The residents that call the Short Hill Mountain area their home continue to monitor AT&T’s activities on the mountain’s ridge, following the tech giant’s abrupt withdrawal of permit applications to build a new “substation transmission” there.
A county decision to withhold certain project details as part of a Freedom of Information Act exemption has kept those who oppose the project in the dark. And, despite a recent meeting with the county, citizens are getting impatient at the lack of responsiveness to their complaints, about, among other things, the bright lights that now burn throughout the night at the site.

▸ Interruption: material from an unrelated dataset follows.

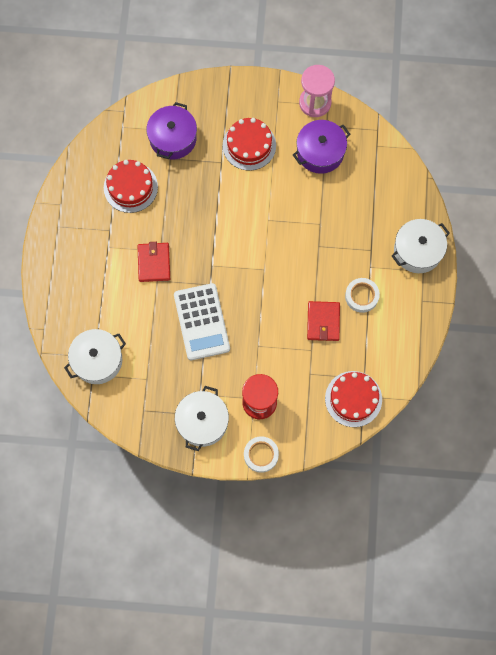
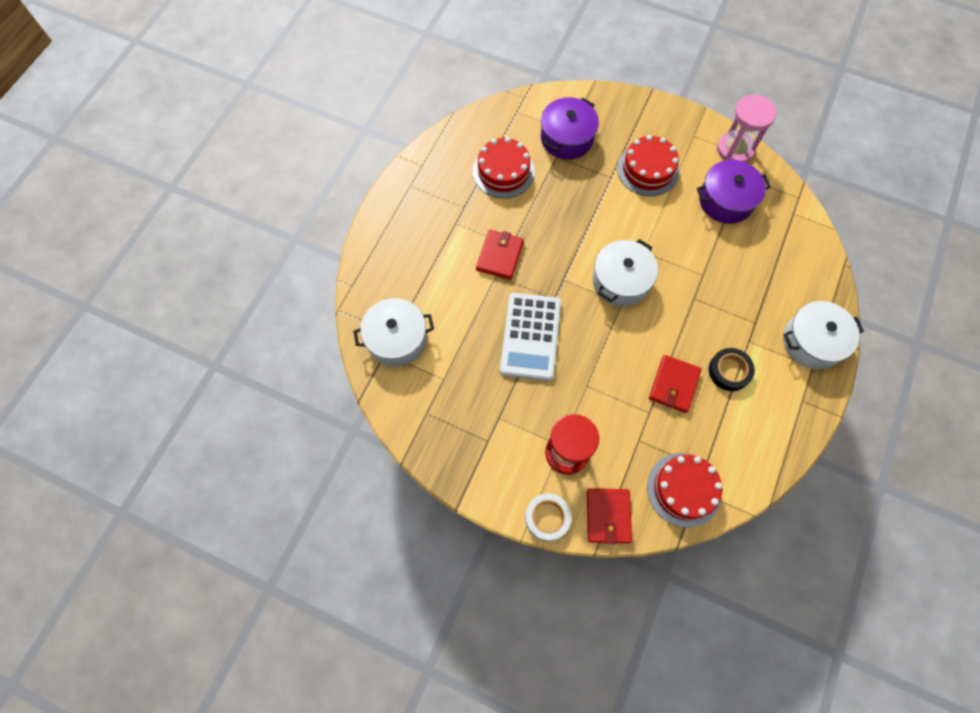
camera: 20 degrees right, 5 degrees down
(202, 421) = (490, 451): white pot -> white pot (620, 281)
(304, 438) = (608, 516): none -> red wallet
(361, 296) = (729, 371): white tape -> black tape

AT&T has recently applied for a several new permits (VSMP-0016-0098 and WAIV-2016-0055), which appear to relate to a stormwater management plan and a waiver from the requirements of that plan. But, no one seems sure what that work it is for, as the FOIA exemption is keeping permit details out of the public domain.

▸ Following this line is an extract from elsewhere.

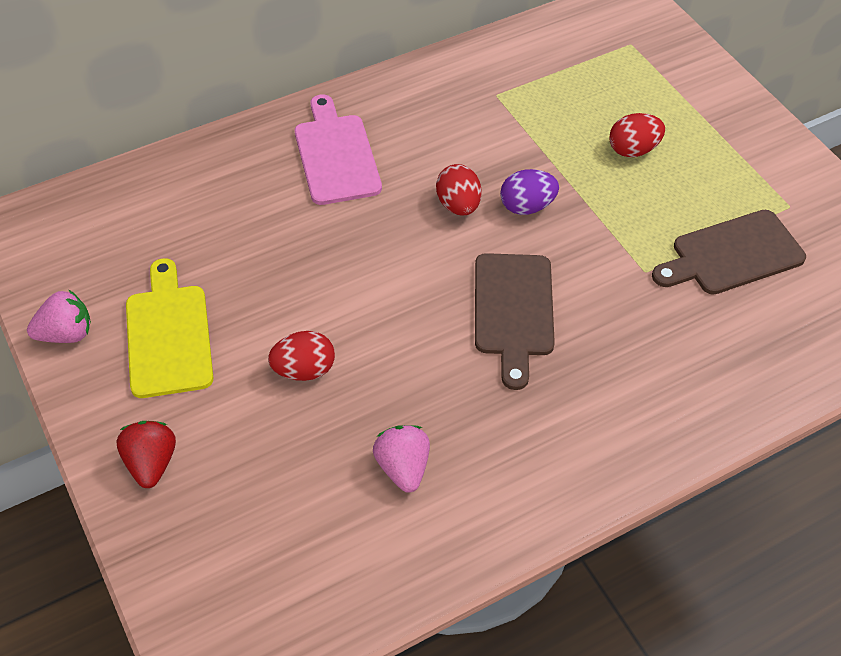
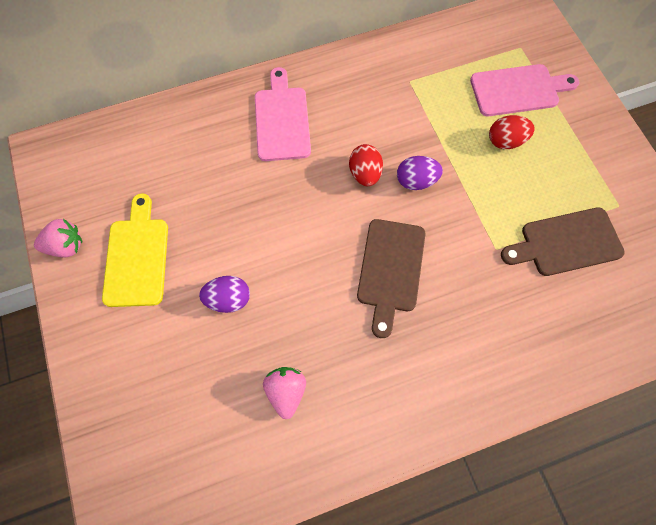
camera: 10 degrees right, 15 degrees up
(151, 463) = (108, 361): red strawberry -> none
(304, 370) = (228, 299): red egg -> purple egg
(637, 91) = (518, 90): none -> pink cutting board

Neighbors are clamoring for action from the Board of Supervisors, and see the ongoing lack of clarity as another example of AT&T’s posture of testing the boundaries of what makes a good neighbor.

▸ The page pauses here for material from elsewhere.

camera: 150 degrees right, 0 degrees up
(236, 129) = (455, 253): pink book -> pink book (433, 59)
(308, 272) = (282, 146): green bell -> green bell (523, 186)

AT&T has, they feel, been given the benefit of the doubt ever since – as this paper reported –AT&T’s original permit requests “went down in smoke” last June. AT&T claims that what they’re doing is a “continuation of a current use.” But, that’s the safe answer, as activities related to that use are the only thing currently permitted at this site. ?Despite repeated attempts, the use is still unclear nearly 6 months later, say neighbors.